A grouse flushed from an upturned washing machine. Snow gave way to leaves and a dump where greenbrier stitched the work of generations: bald tires and log-chains rusted into solid piles, gallon jugs and stripped sedans. He skidded the deer onto a logging road that died into the slope behind his house. Pausing to catch his breath, he saw the silhouette of a great dark hawk that lit on the electric pole near the drive. It shook its vast wings of parasites and tucked them back. Sull’s face grew hot. Dead hens. No tracks. He’d been a fool.

He dropped the rope and leaned into his shot. When he pulled the trigger, the hawk stiffened and fell. Sull ran with an old man’s jauntiness and found it buckling in the gravel. Scaly, cadmium talons gripped for empty air like palsied hands. Guard feathers obscured the chest, but his bullet had torn a red void out its back. A wing flapped. Turning the bird over with his boot, he saw it was a mature bald eagle. He grinned. It died then.

With a dull hammer, Sull nailed the eagle to the side of the barn, a derelict creamery, to ward off other predators. The parchment skull gave easily under the sixteen-penny nail, its honed point shining, and the sharp wedge of beak caved to the hammer-blow. He stood back to admire his handiwork. The screen door cracked in its keeper. The pitcher in Marion’s hand was lacy with suds. “You scared me,” she said, with a pinched look. “I dropped a dish.”

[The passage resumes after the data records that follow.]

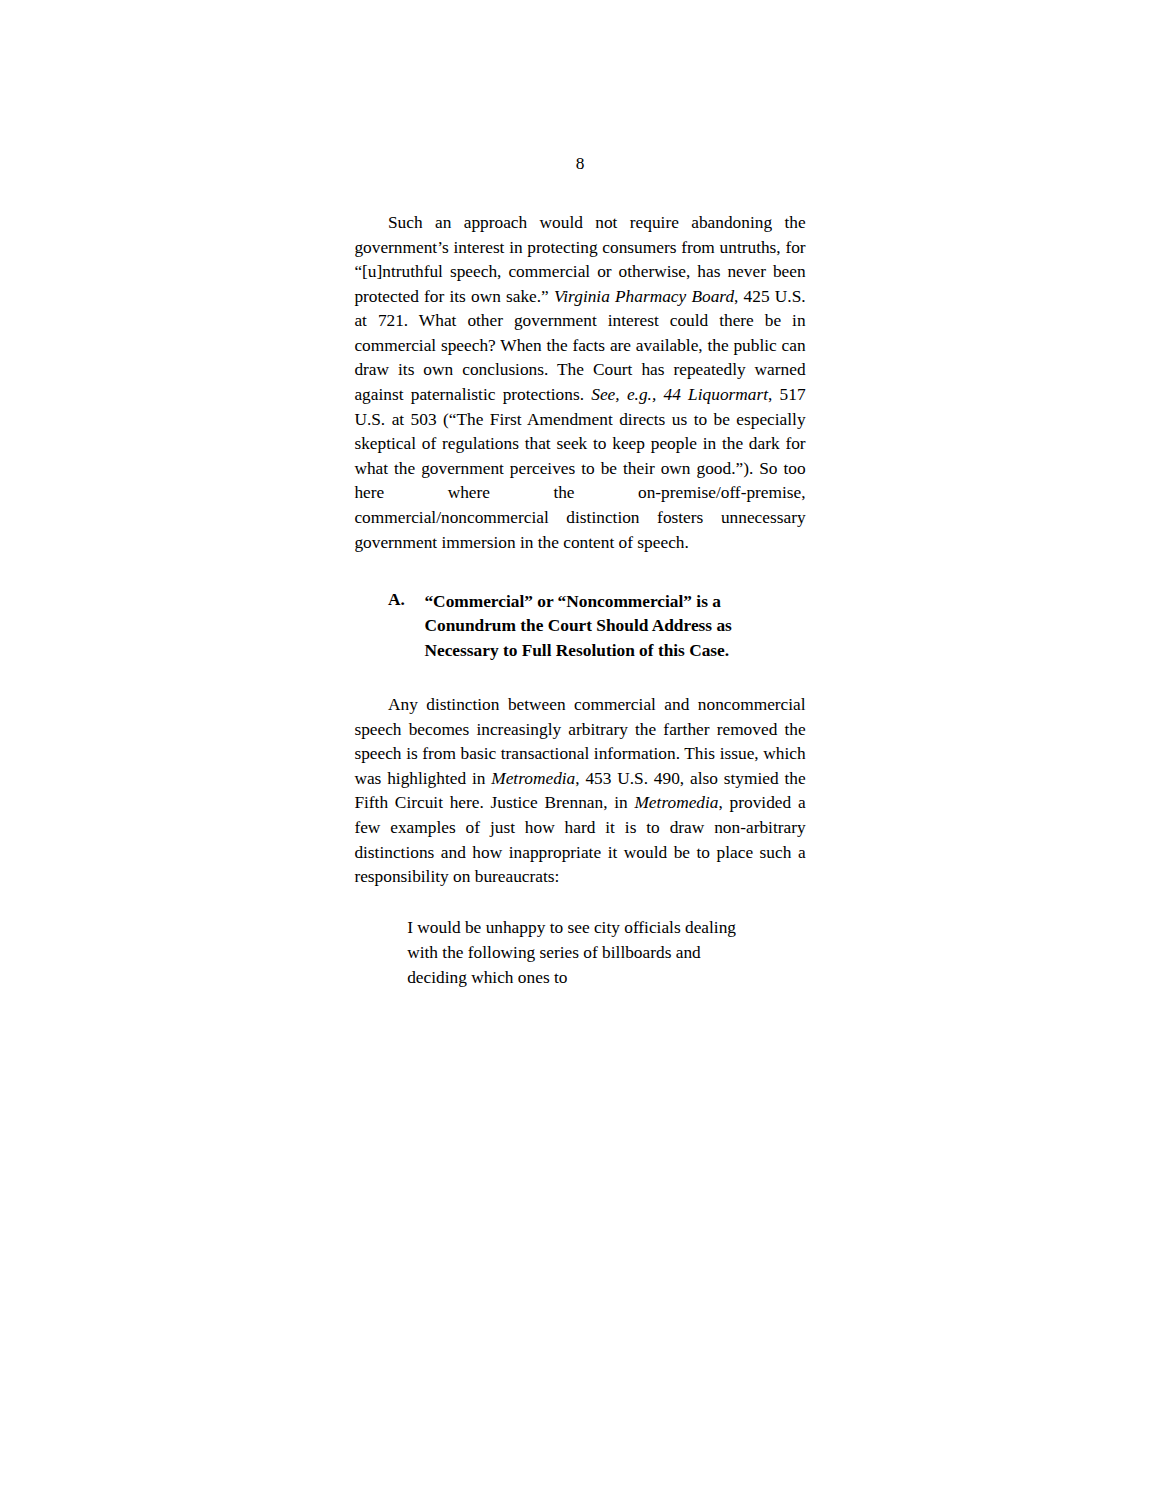8
Such an approach would not require abandoning the government’s interest in protecting consumers from untruths, for “[u]ntruthful speech, commercial or otherwise, has never been protected for its own sake.” Virginia Pharmacy Board, 425 U.S. at 721. What other government interest could there be in commercial speech? When the facts are available, the public can draw its own conclusions. The Court has repeatedly warned against paternalistic protections. See, e.g., 44 Liquormart, 517 U.S. at 503 (“The First Amendment directs us to be especially skeptical of regulations that seek to keep people in the dark for what the government perceives to be their own good.”). So too here where the on-premise/off-premise, commercial/noncommercial distinction fosters unnecessary government immersion in the content of speech.
A.
“Commercial” or “Noncommercial” is a Conundrum the Court Should Address as Necessary to Full Resolution of this Case.
Any distinction between commercial and noncommercial speech becomes increasingly arbitrary the farther removed the speech is from basic transactional information. This issue, which was highlighted in Metromedia, 453 U.S. 490, also stymied the Fifth Circuit here. Justice Brennan, in Metromedia, provided a few examples of just how hard it is to draw non-arbitrary distinctions and how inappropriate it would be to place such a responsibility on bureaucrats:
I would be unhappy to see city officials dealing with the following series of billboards and deciding which ones to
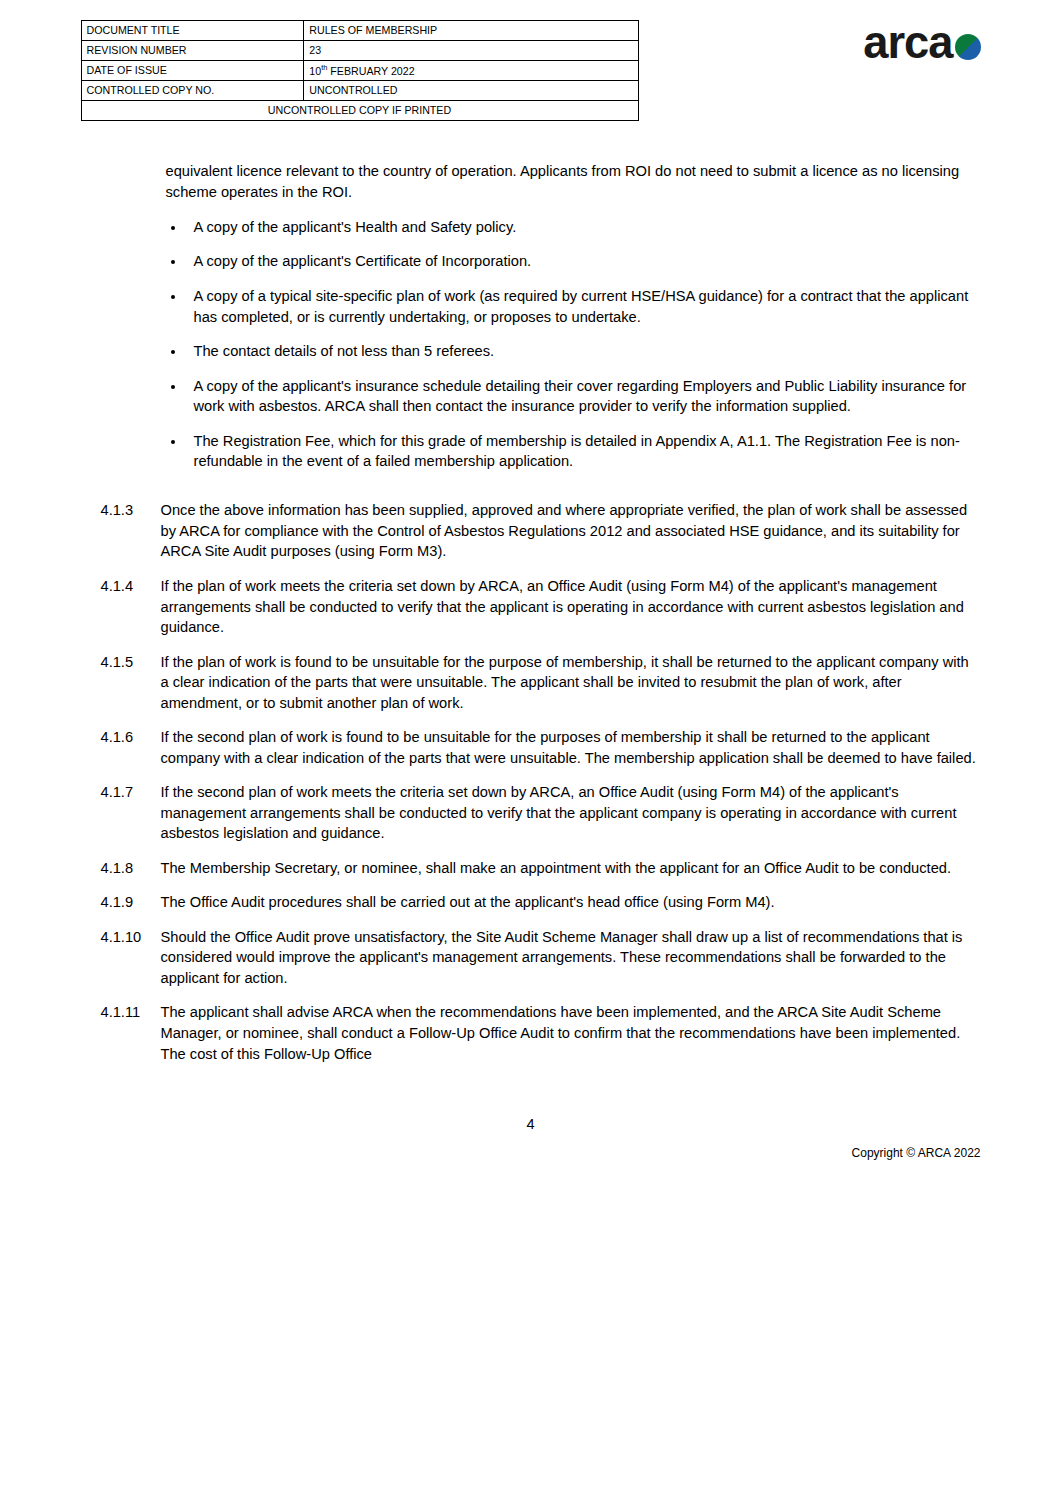| Document Title | RULES OF MEMBERSHIP |
| Revision Number | 23 |
| Date of Issue | 10 th FEBRUARY 2022 |
| Controlled Copy No. | UNCONTROLLED |
| UNCONTROLLED COPY IF PRINTED |
arca
equivalent licence relevant to the country of operation. Applicants from ROI do not need to submit a licence as no licensing scheme operates in the ROI.
A copy of the applicant's Health and Safety policy.
A copy of the applicant's Certificate of Incorporation.
A copy of a typical site-specific plan of work (as required by current HSE/HSA guidance) for a contract that the applicant has completed, or is currently undertaking, or proposes to undertake.
The contact details of not less than 5 referees.
A copy of the applicant's insurance schedule detailing their cover regarding Employers and Public Liability insurance for work with asbestos. ARCA shall then contact the insurance provider to verify the information supplied.
The Registration Fee, which for this grade of membership is detailed in Appendix A, A1.1. The Registration Fee is non-refundable in the event of a failed membership application.
4.1.3
Once the above information has been supplied, approved and where appropriate verified, the plan of work shall be assessed by ARCA for compliance with the Control of Asbestos Regulations 2012 and associated HSE guidance, and its suitability for ARCA Site Audit purposes (using Form M3).
4.1.4
If the plan of work meets the criteria set down by ARCA, an Office Audit (using Form M4) of the applicant's management arrangements shall be conducted to verify that the applicant is operating in accordance with current asbestos legislation and guidance.
4.1.5
If the plan of work is found to be unsuitable for the purpose of membership, it shall be returned to the applicant company with a clear indication of the parts that were unsuitable. The applicant shall be invited to resubmit the plan of work, after amendment, or to submit another plan of work.
4.1.6
If the second plan of work is found to be unsuitable for the purposes of membership it shall be returned to the applicant company with a clear indication of the parts that were unsuitable. The membership application shall be deemed to have failed.
4.1.7
If the second plan of work meets the criteria set down by ARCA, an Office Audit (using Form M4) of the applicant's management arrangements shall be conducted to verify that the applicant company is operating in accordance with current asbestos legislation and guidance.
4.1.8
The Membership Secretary, or nominee, shall make an appointment with the applicant for an Office Audit to be conducted.
4.1.9
The Office Audit procedures shall be carried out at the applicant's head office (using Form M4).
4.1.10
Should the Office Audit prove unsatisfactory, the Site Audit Scheme Manager shall draw up a list of recommendations that is considered would improve the applicant's management arrangements. These recommendations shall be forwarded to the applicant for action.
4.1.11
The applicant shall advise ARCA when the recommendations have been implemented, and the ARCA Site Audit Scheme Manager, or nominee, shall conduct a Follow-Up Office Audit to confirm that the recommendations have been implemented. The cost of this Follow-Up Office
4
Copyright © ARCA 2022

“Sorry. I seen this on the light-pole. I shot him. Weren’t no fox. An eagle!” Breathing hard, he wiped his smiling face on a shoulder. Sweat had turned his gray hair the dark, wet sheen of merchant pig-iron.

“You allowed doing that?” she asked.

“Yeah I am,” he said curtly. He spoke through a fixed smile, as he tended to do when flustered. He’d expected her to beam. “Shot us a doe. She’ll eat good. Hose in the garage?”

“Is where it always is. You remember the liver?”

“Shit.”

She flinched at the word. He’d left the tender organ buried in the gut-pile like a precious coin. Marion’s favorite part, if a tad rich for his palate. She had reminded him of it three times. He picked shyly at his hammer-welted fingers. Blood had troughed blackly in the folds of knuckles.

“Want me to fetch it?” Though he knew crows would be playing rowdy by now.

She shaded her face, her pretty gray eyes. “No, no. It’s alright.”

“I want to,” he said, coloring. He was angry at himself, and angry at her. “I’ll run up.”

“Too late anyhow.”

“You want me to shoot another?”

“No. Well, maybe later this year. I’d hate to have one killed just for the liver.”

“We’ll get us one when the twins come. Here, come take a look at this old boy.”

The eagle was huge. Marion put a tentative finger to the claws. A train of blood eased down the whitewashed boards, the fierce yellow gleam draining from its iris. Sull and Marion heard a shrill cry breaking in two parts, then three. The eagle’s mate was banking to the clouds above Fenwick Mountain. As she climbed updrafts on stiff wingbeats, the circle she made grew and grew, expanding like a pupil to the shifting of light.